15. Queen Victoria Didn’t Want to Lie Publically in State
Public figures tend to go through periods in which they lie in state in an open area so that people who admired them have the opportunity to pay their final respects. However, Queen Victoria had mostly retired from public life following the death of Prince Albert, at least to the extent that she didn’t want to be followed by paparazzi or have people outside of the royal household privy to personal information. As you have already seen, she was so secretive that she didn’t even want her family members to know some of the contents of her coffin, like the mementos of her affair with John Brown.
In keeping with how she had lived her life, the queen did not want to lie in state for public viewing. Instead, her body was carried on the gun carriage straight from where she died in the Isle of Wight to her funeral at St. George’s Chapel in Windsor Castle. She did lie in state for two days, but viewings were closed to the public. What this meant was that, even though her funeral was one of the largest in world history, it was primarily a family affair and much more intimate than previous royal burials.
16. The House Where She Died Was the Site of Many Seances
The Victorian Era witnessed a surge of interest in spiritualism, particularly regarding the occult and the attempt to communicate with the dead through psychics, mediums, and seances. People from all strata of society, from the poorest of the poor up to the royal household, were caught up in the fervor. In fact, Queen Victoria and Prince Albert were party to many seances and even held some at their private residence, Osborne House on the Isle of Wight. They were particularly fond of an older clairvoyant named Georgiana Eagle and a young one named Robert Lees.
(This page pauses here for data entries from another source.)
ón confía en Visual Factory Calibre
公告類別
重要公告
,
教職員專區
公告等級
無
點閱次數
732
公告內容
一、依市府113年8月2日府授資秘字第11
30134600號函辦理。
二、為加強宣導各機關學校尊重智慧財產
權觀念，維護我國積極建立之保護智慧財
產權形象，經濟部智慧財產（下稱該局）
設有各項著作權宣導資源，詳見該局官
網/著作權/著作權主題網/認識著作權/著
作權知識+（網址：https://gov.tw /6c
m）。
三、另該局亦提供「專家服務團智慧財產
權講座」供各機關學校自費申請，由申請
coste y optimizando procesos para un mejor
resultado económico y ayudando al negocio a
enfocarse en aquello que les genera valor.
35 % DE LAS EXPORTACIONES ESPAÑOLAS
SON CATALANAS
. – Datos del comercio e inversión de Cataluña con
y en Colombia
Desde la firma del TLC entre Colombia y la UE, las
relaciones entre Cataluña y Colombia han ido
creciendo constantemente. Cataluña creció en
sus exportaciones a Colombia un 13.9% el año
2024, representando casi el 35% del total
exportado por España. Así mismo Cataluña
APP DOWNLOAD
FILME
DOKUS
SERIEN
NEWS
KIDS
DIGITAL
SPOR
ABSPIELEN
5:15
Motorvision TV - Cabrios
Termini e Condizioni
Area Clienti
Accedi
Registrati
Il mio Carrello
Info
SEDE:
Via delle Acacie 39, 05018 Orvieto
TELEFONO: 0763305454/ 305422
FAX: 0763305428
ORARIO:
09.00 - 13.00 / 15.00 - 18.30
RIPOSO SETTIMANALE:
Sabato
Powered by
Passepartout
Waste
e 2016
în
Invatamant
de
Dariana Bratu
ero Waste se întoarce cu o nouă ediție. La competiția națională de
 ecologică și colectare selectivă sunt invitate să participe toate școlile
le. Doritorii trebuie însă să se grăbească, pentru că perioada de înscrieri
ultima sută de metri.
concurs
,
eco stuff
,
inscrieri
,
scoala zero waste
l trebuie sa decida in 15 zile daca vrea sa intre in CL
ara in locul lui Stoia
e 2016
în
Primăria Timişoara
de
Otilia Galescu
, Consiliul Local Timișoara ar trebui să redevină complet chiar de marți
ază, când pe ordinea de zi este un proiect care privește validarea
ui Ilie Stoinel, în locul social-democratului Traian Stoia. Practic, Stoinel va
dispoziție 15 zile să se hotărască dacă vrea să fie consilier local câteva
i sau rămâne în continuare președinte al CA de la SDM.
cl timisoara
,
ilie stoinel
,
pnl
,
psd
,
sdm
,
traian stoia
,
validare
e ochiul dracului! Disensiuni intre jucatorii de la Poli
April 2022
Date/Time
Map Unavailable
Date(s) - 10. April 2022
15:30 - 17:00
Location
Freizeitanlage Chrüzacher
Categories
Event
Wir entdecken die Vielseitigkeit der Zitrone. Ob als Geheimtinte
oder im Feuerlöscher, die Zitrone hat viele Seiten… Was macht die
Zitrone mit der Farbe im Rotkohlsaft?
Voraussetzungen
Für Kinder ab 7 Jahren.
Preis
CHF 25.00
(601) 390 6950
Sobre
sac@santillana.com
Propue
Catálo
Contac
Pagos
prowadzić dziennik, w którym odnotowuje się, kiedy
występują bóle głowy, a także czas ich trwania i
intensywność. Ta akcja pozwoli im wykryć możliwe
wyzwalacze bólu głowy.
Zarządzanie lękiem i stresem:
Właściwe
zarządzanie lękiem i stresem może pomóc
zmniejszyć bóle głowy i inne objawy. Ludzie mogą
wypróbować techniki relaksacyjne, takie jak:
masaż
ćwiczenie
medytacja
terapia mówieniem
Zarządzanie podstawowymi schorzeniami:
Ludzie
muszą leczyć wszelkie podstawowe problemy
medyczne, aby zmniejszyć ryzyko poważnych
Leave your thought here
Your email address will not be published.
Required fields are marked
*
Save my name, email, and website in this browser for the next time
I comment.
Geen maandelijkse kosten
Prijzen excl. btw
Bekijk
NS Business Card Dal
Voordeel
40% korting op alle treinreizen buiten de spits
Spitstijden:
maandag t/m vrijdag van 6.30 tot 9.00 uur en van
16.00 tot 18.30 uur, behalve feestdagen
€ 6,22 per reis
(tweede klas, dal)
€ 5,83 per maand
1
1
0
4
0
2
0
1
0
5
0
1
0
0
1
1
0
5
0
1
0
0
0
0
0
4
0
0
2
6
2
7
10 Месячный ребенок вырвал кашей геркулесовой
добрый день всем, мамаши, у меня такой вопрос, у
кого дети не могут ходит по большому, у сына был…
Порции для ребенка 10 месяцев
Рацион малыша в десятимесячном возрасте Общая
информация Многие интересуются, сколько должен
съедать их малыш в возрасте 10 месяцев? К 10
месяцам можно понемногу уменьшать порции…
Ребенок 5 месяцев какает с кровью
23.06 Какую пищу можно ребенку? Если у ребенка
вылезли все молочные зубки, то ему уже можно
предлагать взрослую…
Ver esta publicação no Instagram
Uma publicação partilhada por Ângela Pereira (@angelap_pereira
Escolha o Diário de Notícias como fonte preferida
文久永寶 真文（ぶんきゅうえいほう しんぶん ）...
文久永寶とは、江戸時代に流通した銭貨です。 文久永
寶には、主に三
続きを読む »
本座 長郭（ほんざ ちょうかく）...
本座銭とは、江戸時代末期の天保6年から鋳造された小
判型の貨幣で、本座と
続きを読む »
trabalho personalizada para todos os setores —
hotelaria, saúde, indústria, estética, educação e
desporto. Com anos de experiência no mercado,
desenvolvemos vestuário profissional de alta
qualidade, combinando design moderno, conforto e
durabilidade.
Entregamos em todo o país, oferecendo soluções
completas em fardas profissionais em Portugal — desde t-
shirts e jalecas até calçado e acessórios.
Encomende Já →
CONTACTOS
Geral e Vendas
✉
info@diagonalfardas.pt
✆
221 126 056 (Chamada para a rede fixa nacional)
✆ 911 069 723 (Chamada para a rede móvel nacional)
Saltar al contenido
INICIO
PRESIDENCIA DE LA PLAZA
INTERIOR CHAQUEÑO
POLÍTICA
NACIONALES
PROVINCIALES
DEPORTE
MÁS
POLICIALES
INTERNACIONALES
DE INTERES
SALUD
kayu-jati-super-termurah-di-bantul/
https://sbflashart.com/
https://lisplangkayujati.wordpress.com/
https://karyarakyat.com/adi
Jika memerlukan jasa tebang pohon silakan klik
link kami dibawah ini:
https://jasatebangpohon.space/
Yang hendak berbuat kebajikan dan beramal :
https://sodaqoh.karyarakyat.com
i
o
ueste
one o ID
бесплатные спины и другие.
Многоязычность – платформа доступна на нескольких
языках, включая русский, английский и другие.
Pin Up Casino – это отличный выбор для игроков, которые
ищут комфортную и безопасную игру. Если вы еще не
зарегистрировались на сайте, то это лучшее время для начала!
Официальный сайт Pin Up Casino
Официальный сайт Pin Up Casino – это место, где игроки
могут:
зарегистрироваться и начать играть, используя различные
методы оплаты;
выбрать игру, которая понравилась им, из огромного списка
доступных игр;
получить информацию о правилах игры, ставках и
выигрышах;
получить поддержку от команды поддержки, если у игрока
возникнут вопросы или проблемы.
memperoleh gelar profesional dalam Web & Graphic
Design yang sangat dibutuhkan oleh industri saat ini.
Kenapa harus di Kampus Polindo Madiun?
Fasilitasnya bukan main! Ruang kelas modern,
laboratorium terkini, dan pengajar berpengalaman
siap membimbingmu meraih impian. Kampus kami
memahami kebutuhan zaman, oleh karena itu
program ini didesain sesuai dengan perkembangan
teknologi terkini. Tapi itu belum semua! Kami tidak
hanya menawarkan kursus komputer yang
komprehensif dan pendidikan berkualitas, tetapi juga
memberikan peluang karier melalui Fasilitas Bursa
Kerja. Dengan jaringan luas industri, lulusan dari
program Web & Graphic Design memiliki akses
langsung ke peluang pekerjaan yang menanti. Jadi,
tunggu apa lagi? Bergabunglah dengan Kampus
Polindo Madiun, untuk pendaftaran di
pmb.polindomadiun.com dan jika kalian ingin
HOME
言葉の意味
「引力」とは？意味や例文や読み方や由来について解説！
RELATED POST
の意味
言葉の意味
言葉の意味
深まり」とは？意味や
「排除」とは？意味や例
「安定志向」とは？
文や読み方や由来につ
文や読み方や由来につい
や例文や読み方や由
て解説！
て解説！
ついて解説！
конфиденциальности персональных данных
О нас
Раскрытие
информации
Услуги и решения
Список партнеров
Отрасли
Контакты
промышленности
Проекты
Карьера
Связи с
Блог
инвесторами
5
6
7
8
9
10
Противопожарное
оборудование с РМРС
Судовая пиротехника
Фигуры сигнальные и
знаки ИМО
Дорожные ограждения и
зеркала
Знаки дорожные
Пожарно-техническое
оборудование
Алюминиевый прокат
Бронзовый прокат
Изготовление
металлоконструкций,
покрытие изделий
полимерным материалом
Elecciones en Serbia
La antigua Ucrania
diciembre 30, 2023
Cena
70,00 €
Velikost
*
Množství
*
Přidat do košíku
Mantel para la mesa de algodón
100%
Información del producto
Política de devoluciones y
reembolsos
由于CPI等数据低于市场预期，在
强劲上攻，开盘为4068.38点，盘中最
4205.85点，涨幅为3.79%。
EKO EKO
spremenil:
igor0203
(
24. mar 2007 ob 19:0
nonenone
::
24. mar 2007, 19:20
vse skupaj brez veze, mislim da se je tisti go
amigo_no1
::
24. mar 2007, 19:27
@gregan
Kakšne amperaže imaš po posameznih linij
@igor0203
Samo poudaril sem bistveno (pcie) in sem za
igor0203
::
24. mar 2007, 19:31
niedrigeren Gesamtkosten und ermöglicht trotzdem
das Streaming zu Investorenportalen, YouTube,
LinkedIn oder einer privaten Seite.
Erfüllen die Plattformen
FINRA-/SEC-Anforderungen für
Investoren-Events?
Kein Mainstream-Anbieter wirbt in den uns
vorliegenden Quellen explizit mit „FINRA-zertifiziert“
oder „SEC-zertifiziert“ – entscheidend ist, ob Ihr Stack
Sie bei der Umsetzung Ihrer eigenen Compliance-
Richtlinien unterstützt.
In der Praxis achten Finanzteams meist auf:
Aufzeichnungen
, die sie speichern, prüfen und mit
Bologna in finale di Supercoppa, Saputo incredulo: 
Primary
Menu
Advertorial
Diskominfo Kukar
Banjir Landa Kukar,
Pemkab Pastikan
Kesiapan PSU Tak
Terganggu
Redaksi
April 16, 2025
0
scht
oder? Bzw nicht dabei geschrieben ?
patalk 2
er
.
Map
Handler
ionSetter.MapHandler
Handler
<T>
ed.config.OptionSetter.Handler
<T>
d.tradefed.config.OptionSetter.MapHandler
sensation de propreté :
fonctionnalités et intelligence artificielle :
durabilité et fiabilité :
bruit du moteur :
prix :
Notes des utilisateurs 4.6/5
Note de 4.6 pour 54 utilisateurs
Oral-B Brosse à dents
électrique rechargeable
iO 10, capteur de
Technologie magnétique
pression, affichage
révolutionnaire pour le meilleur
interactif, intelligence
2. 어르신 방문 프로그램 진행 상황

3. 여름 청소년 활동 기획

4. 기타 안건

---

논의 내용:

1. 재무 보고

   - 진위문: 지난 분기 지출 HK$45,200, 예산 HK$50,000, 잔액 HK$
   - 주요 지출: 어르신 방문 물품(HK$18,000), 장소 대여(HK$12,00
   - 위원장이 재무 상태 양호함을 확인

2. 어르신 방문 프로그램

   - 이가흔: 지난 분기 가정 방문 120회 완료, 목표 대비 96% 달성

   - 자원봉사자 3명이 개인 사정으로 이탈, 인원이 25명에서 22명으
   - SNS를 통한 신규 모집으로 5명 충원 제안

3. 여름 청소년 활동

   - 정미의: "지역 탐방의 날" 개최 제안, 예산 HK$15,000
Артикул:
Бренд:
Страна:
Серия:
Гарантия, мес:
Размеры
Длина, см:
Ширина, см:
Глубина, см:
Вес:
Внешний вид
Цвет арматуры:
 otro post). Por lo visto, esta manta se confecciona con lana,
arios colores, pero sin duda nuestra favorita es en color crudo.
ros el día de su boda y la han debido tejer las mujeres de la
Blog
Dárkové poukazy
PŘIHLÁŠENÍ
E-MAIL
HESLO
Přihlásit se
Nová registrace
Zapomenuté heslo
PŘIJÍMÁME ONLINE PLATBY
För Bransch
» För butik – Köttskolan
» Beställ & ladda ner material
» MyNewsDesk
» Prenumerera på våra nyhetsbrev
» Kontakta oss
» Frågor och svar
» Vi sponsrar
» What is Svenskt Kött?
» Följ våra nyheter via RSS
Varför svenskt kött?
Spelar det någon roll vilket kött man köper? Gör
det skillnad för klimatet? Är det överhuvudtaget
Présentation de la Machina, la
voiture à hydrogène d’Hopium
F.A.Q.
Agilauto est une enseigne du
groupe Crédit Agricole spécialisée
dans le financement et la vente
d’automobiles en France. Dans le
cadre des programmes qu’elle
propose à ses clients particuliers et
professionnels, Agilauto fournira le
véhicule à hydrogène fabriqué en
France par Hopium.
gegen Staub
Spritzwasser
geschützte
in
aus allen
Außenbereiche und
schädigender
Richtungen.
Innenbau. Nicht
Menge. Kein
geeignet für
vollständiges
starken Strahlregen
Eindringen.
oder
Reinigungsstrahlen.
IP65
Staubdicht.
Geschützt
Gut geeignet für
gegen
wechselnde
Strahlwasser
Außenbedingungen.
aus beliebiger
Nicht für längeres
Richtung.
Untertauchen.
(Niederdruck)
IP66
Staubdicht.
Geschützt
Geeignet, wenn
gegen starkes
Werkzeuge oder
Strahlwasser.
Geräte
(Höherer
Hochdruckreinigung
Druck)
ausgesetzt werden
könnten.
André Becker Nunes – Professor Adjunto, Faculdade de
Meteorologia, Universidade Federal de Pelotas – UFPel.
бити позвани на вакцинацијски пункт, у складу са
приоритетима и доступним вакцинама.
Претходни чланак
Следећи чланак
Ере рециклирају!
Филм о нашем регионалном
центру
The story goes that the 13-year-old Robert Lees participated in one of the family’s seances shortly after the death of Prince Albert. He began to channel Albert’s spirit and recalled information known only between him and the queen, including a pet name that he used to call her. Victoria knew that many mediums were frauds, but when she had Lees thoroughly investigated, he came out clean. He was invited to the palace nine times and was even asked to become the palace’s resident medium. He declined the request.
The queen died at Osborne House, the place where her late husband’s spirit had supposedly been conjured.
17. Queen Victoria’s Coffin Was Topped With a British Flag
Queen Victoria indeed was an enigma in many ways. She brought the British Empire to the height of its power, especially by solidifying its control over India. She ruled over what was possibly the largest empire the world had yet seen. Nevertheless, her personal life told a story that was less traditional and even less dignified than what one might expect from one of the most powerful women in the world. Her relationship with Prince Albert created fodder for public gossip, and even after she resigned from letting her personal life be on display, her affair with John Brown created quite a scandal among members of her family.
Still, she was the quintessential British monarch. Despite the somewhat morbid, bizarre, and creepy contents of her coffin, it was draped over with the most British symbol of all: the Union Jack. The flag is what most people saw during her funeral procession, and if you were to visit her coffin today, which is at her mausoleum at Frogmore Estate in Berkshire, nothing on the outside would indicate its strange contents. By all accounts, you might think that you are looking at the perfectly normal coffin of one of Britain’s greatest monarchs.
However, of course, nothing is at it seems.